MacRansom Ransomware

O MacRansom é um kit de malware oferecido como um Ransomware-como-um-Service (Raas) que ataca máquinas baseadas no MacOS desde 2017. A ameaça persiste até hoje graças a um fluxo constante de hackers afiliados que obtêm compilações MacRansom de seus criadores por meio de um portal da Web hospedado pelo TOR. O MacRansom pode ser executado em uma data de acionamento predeterminada ou se autoexecutar ao conectar uma unidade externa a uma tomada USB. Na maioria dos casos, as vítimas devem pagar 0,25 BTC (aproximadamente $2.860 em agosto de 2020) para recuperar seus arquivos.

Vetores de Infecção

Os desenvolvedores do MacRansom não o oferecem diretamente na Dark Web. Eles forneciam sob demanda usando um portal da web baseado em TOR. Os cibercriminosos que obtêm uma construção do MacRansom não carecem de incentivo para estabelecer contato - os atores por trás do MacRansom prometem devolver 70% da indenização exigida, desde que a vítima concorde em pagar. Além disso, dizem que MacRansom não deixa pegadas digitais, o que dá aos invasores uma chance justa de escapar de uma possível acusação criminal. Uma vez que um hacker conseguiu obter o MacRansom, ele ou ela precisaria ter acesso físico à máquina MacOS visada ou induzir a vítima a obtê-lo de um anexo de e-mail ou através do serviço AirDrop da Apple. A última opção está disponível por uma taxa adicional.

Como o MacRansom Funciona?

Uma infecção por MacRansom começa quando atinge seu 'momento de ativação'. Este último pode ser lançado em uma data fixa ou mediante a montagem de um drive USB externo, dependendo do pedido do cliente. De qualquer forma, MacRansom executará primeiro uma série de verificações para se certificar de que:

• É executado em uma máquina baseada no MacOS dual-core.
• Não pousou em um depurador.

Se essas duas condições estiverem disponíveis, MacRansom gera um ponto de inicialização escondido atrás de um arquivo de aparência genuína no ~/Librar/LaunchAgents/com.apple.finder.plist. É quando a contagem regressiva para acionar o tempo começa. MacRansom então verifica o sistema do usuário em busca de arquivos maiores que 8 bytes antes de aplicar um algoritmo de criptografia simétrica. Esta é a aparência da nota de resgate:

Imagem da Mensagem de Alerta do MacRansom

Texto da nota do MacRansom:

"Todos os seus arquivos estão criptografados. Sou a única pessoa no mundo com a chave que pode desbloqueá-los. Se precisar de uma prova, compacte 3 dos arquivos criptografados e envie por e-mail para getwindows@protonmail.com e o número de série do seu dispositivo . Se você quiser comprar nosso software de descriptografia, transfira 0,25 Bitcoin para [random_characters] em 7 dias. Sua chave será removida automaticamente de nosso servidor após 7 dias, portanto, mesmo nós não podemos desbloquear seus arquivos após [random_characters]. "

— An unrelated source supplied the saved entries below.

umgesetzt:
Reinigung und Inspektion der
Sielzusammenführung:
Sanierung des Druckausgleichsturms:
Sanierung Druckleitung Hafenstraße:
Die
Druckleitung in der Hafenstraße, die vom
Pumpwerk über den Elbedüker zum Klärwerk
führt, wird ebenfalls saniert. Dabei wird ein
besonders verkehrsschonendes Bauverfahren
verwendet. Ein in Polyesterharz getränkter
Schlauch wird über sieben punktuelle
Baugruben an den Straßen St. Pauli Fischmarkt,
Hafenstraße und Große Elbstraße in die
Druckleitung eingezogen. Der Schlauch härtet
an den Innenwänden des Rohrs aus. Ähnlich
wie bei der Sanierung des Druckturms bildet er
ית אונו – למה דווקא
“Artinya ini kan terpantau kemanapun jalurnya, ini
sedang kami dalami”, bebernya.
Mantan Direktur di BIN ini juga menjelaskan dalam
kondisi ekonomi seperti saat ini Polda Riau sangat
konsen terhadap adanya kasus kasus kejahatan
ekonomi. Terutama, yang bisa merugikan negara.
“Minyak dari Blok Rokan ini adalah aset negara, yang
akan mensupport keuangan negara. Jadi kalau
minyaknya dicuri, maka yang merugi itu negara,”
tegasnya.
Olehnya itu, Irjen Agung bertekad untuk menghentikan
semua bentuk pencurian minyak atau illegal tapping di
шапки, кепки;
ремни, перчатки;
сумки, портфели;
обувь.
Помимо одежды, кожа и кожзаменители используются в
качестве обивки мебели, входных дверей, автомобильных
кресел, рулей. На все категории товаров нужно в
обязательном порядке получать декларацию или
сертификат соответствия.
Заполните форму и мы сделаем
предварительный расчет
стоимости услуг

No entanto, há duas falhas na nota acima. Em primeiro lugar, MacRansom só pode criptografar até 128 dos arquivos da vítima. Em segundo lugar, MacRansom não se comunica com um servidor de C&C remoto, o que implica que a chave de descriptografia está disponível apenas na máquina da vítima. Os bandidos responsáveis podem não ter nenhuma cópia dela armazenada em outro servidor, ao contrário do que afirmam na nota. No entanto, os pesquisadores estão confiantes de que um ataque de força bruta deve quebrar o algoritmo de criptografia simétrica, contanto que você aja antes que o MacRansom termine.